— start of Data for the task —

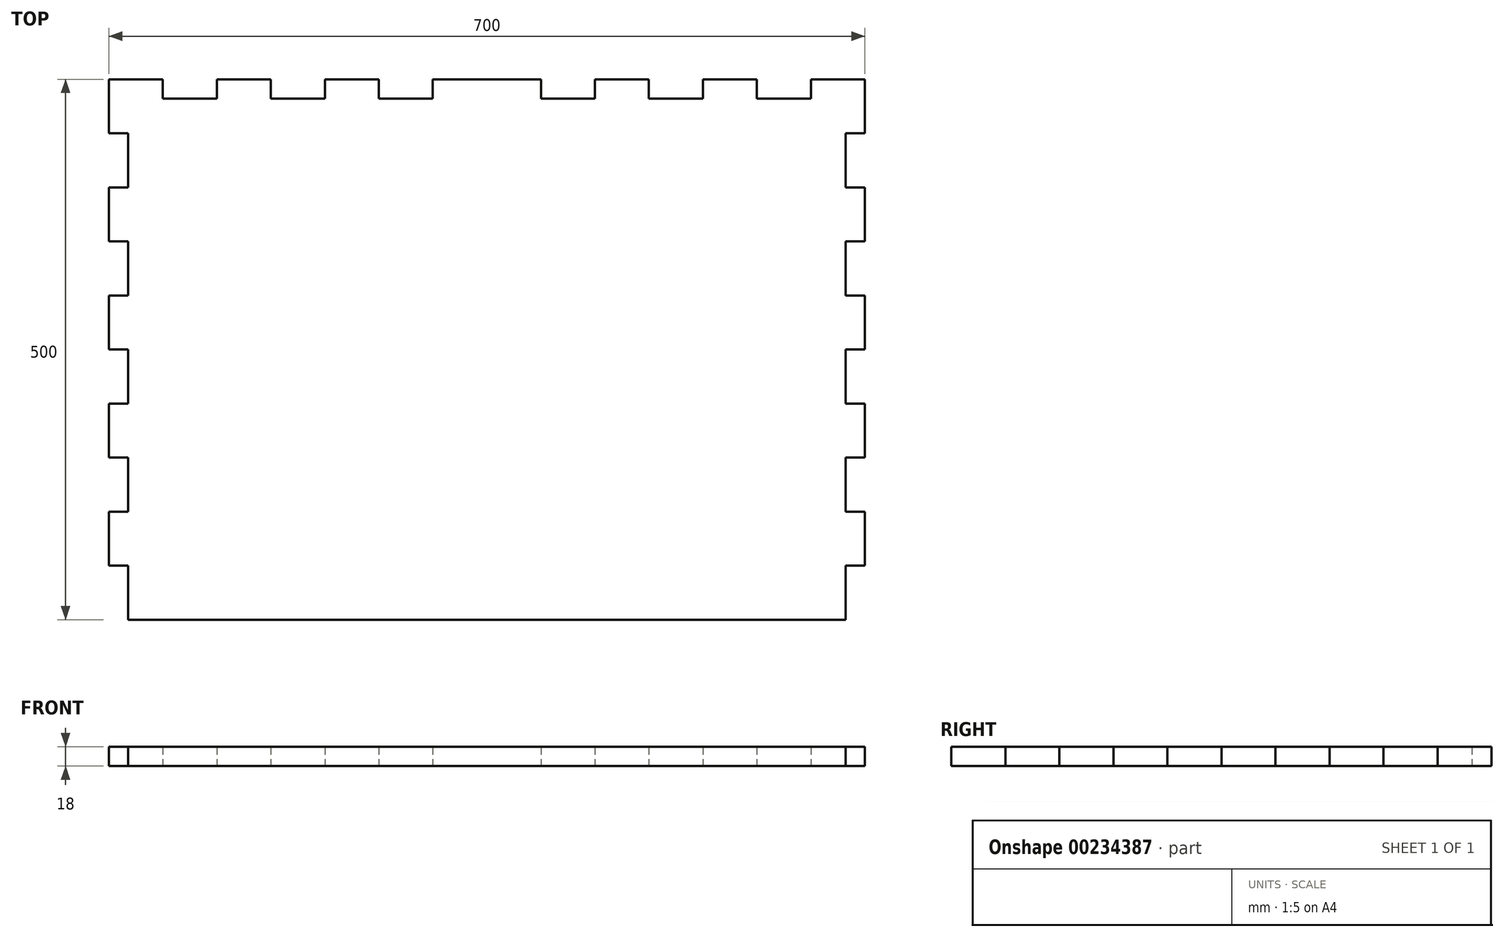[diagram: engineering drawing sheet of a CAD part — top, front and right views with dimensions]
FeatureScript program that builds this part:
annotation { "Feature Type Name" : "Feature", "Feature Type Description" : "" }
export const myFeature = defineFeature(function(context is Context, id is Id, definition is map)
    precondition{}
    {
        {
            var Q0;
            Q0=qCreatedBy(makeId("Top.planeOp"),FACE);
            var sketch = newSketch(context, id + "F0", { "sketchPlane" : qUnion([Q0])});
            skLineSegment(sketch, "E0.left", {"start": v(-350, -175) * mm, "end": v(-350, -125) * mm});
            skPoint(sketch, "E0.middle", {"position": v(0, 0) * mm});
            skLineSegment(sketch, "E1.right", {"start": v(-250, 157) * mm, "end": v(-250, 175) * mm});
            skLineSegment(sketch, "E2.right", {"start": v(-200, 157) * mm, "end": v(-200, 175) * mm});
            skLineSegment(sketch, "E3.right", {"start": v(-150, 157) * mm, "end": v(-150, 175) * mm});
            skLineSegment(sketch, "E4.right", {"start": v(-100, 157) * mm, "end": v(-100, 175) * mm});
            skLineSegment(sketch, "E5.right", {"start": v(-50, 157) * mm, "end": v(-50, 175) * mm});
            skLineSegment(sketch, "E6.top", {"start": v(0, 175) * mm, "end": v(50, 175) * mm});
            skLineSegment(sketch, "E6.right", {"start": v(50, 157) * mm, "end": v(50, 175) * mm});
            skLineSegment(sketch, "E7.bottom", {"start": v(50, 157) * mm, "end": v(100, 157) * mm});
            skLineSegment(sketch, "E7.right", {"start": v(100, 157) * mm, "end": v(100, 175) * mm});
            skLineSegment(sketch, "E8.top", {"start": v(100, 175) * mm, "end": v(150, 175) * mm});
            skLineSegment(sketch, "E8.right", {"start": v(150, 157) * mm, "end": v(150, 175) * mm});
            skLineSegment(sketch, "E9.bottom", {"start": v(150, 157) * mm, "end": v(200, 157) * mm});
            skLineSegment(sketch, "E9.right", {"start": v(200, 157) * mm, "end": v(200, 175) * mm});
            skLineSegment(sketch, "E10.top", {"start": v(200, 175) * mm, "end": v(250, 175) * mm});
            skLineSegment(sketch, "E10.right", {"start": v(250, 157) * mm, "end": v(250, 175) * mm});
            skLineSegment(sketch, "E11.bottom", {"start": v(250, 157) * mm, "end": v(300, 157) * mm});
            skLineSegment(sketch, "E11.right", {"start": v(300, 157) * mm, "end": v(300, 175) * mm});
            skLineSegment(sketch, "E12.top", {"start": v(300, 175) * mm, "end": v(350, 175) * mm});
            skLineSegment(sketch, "E12.right", {"start": v(350, 157) * mm, "end": v(350, 175) * mm});
            skPoint(sketch, "E13.orphan", {"position": v(-350, 175) * mm});
            skLineSegment(sketch, "E14.top", {"start": v(-332, -325) * mm, "end": v(332, -325) * mm});
            skLineSegment(sketch, "E14.right", {"start": v(350, -225) * mm, "end": v(350, -275) * mm});
            skLineSegment(sketch, "E15.top", {"start": v(-332, -275) * mm, "end": v(-350, -275) * mm});
            skLineSegment(sketch, "E15.left", {"start": v(-332, -325) * mm, "end": v(-332, -275) * mm});
            skLineSegment(sketch, "E16.top", {"start": v(-332, -225) * mm, "end": v(-350, -225) * mm});
            skLineSegment(sketch, "E16.right", {"start": v(-350, -275) * mm, "end": v(-350, -225) * mm});
            skLineSegment(sketch, "E17.top", {"start": v(-332, -175) * mm, "end": v(-350, -175) * mm});
            skLineSegment(sketch, "E17.left", {"start": v(-332, -225) * mm, "end": v(-332, -175) * mm});
            skLineSegment(sketch, "E18.top", {"start": v(-332, -125) * mm, "end": v(-350, -125) * mm});
            skLineSegment(sketch, "E19.top", {"start": v(-332, -75) * mm, "end": v(-350, -75) * mm});
            skLineSegment(sketch, "E19.left", {"start": v(-332, -125) * mm, "end": v(-332, -75) * mm});
            skLineSegment(sketch, "E20.top", {"start": v(-332, -25) * mm, "end": v(-350, -25) * mm});
            skLineSegment(sketch, "E20.right", {"start": v(-350, -75) * mm, "end": v(-350, -25) * mm});
            skLineSegment(sketch, "E21.top", {"start": v(-332, 25) * mm, "end": v(-350, 25) * mm});
            skLineSegment(sketch, "E21.left", {"start": v(-332, -25) * mm, "end": v(-332, 25) * mm});
            skLineSegment(sketch, "E22.top", {"start": v(-332, 75) * mm, "end": v(-350, 75) * mm});
            skLineSegment(sketch, "E22.right", {"start": v(-350, 25) * mm, "end": v(-350, 75) * mm});
            skLineSegment(sketch, "E23.top", {"start": v(-332, 125) * mm, "end": v(-350, 125) * mm});
            skLineSegment(sketch, "E23.left", {"start": v(-332, 75) * mm, "end": v(-332, 125) * mm});
            skLineSegment(sketch, "E24.trimOffspring", {"start": v(-350, 125) * mm, "end": v(-350, 157) * mm});
            skLineSegment(sketch, "E25.top", {"start": v(332, -275) * mm, "end": v(350, -275) * mm});
            skLineSegment(sketch, "E25.left", {"start": v(332, -325) * mm, "end": v(332, -275) * mm});
            skLineSegment(sketch, "E26.top", {"start": v(332, -225) * mm, "end": v(350, -225) * mm});
            skLineSegment(sketch, "E26.right", {"start": v(350, -275) * mm, "end": v(350, -225) * mm});
            skLineSegment(sketch, "E27.top", {"start": v(332, -175) * mm, "end": v(350, -175) * mm});
            skLineSegment(sketch, "E27.left", {"start": v(332, -225) * mm, "end": v(332, -175) * mm});
            skLineSegment(sketch, "E28.top", {"start": v(332, -125) * mm, "end": v(350, -125) * mm});
            skLineSegment(sketch, "E28.right", {"start": v(350, -175) * mm, "end": v(350, -125) * mm});
            skLineSegment(sketch, "E29.top", {"start": v(332, -75) * mm, "end": v(350, -75) * mm});
            skLineSegment(sketch, "E29.left", {"start": v(332, -125) * mm, "end": v(332, -75) * mm});
            skLineSegment(sketch, "E30.top", {"start": v(332, -25) * mm, "end": v(350, -25) * mm});
            skLineSegment(sketch, "E30.right", {"start": v(350, -75) * mm, "end": v(350, -25) * mm});
            skLineSegment(sketch, "E31.top", {"start": v(332, 25) * mm, "end": v(350, 25) * mm});
            skLineSegment(sketch, "E31.left", {"start": v(332, -25) * mm, "end": v(332, 25) * mm});
            skLineSegment(sketch, "E32.top", {"start": v(332, 75) * mm, "end": v(350, 75) * mm});
            skLineSegment(sketch, "E32.right", {"start": v(350, 25) * mm, "end": v(350, 75) * mm});
            skLineSegment(sketch, "E33.top", {"start": v(332, 125) * mm, "end": v(350, 125) * mm});
            skLineSegment(sketch, "E33.left", {"start": v(332, 75) * mm, "end": v(332, 125) * mm});
            skLineSegment(sketch, "E34.trimOffspring", {"start": v(350, 125) * mm, "end": v(350, 175) * mm});
            skPoint(sketch, "E0.right.start.orphan", {"position": v(350, -175) * mm});
            skPoint(sketch, "E35.orphan", {"position": v(350, -325) * mm});
            skLineSegment(sketch, "E36", {"start": v(-350, 157) * mm, "end": v(-350, 175) * mm});
            skLineSegment(sketch, "E37", {"start": v(-300, 175) * mm, "end": v(-350, 175) * mm});
            skLineSegment(sketch, "E38", {"start": v(-300, 175) * mm, "end": v(-300, 157) * mm});
            skLineSegment(sketch, "E39", {"start": v(-300, 157) * mm, "end": v(-250, 157) * mm});
            skLineSegment(sketch, "E40", {"start": v(-200, 157) * mm, "end": v(-150, 157) * mm});
            skLineSegment(sketch, "E41", {"start": v(-250, 175) * mm, "end": v(-200, 175) * mm});
            skLineSegment(sketch, "E42", {"start": v(-150, 175) * mm, "end": v(-100, 175) * mm});
            skLineSegment(sketch, "E43", {"start": v(-100, 157) * mm, "end": v(-50, 157) * mm});
            skLineSegment(sketch, "E44", {"start": v(-50, 175) * mm, "end": v(0, 175) * mm});
            skSolve(sketch);
        }
        {
            var Q0;
            Q0 = qSketchRegion(id + "F0", true);
            extrude(context, id + "F1", {"entities" : qUnion([Q0]), "depth" : 18 * mm});
        }
    });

— end of Data for the task —

> _Required work_
Reproduce the lines from the start of the records through the line containing "var sketch = newSketch(context, id", keeping every character as it appears and leaving out the pictures.

> _Solution for this problem_
[diagram: engineering drawing sheet of a CAD part — top, front and right views with dimensions]
FeatureScript program that builds this part:
annotation { "Feature Type Name" : "Feature", "Feature Type Description" : "" }
export const myFeature = defineFeature(function(context is Context, id is Id, definition is map)
    precondition{}
    {
        {
            var Q0;
            Q0=qCreatedBy(makeId("Top.planeOp"),FACE);
            var sketch = newSketch(context, id + "F0", { "sketchPlane" : qUnion([Q0])});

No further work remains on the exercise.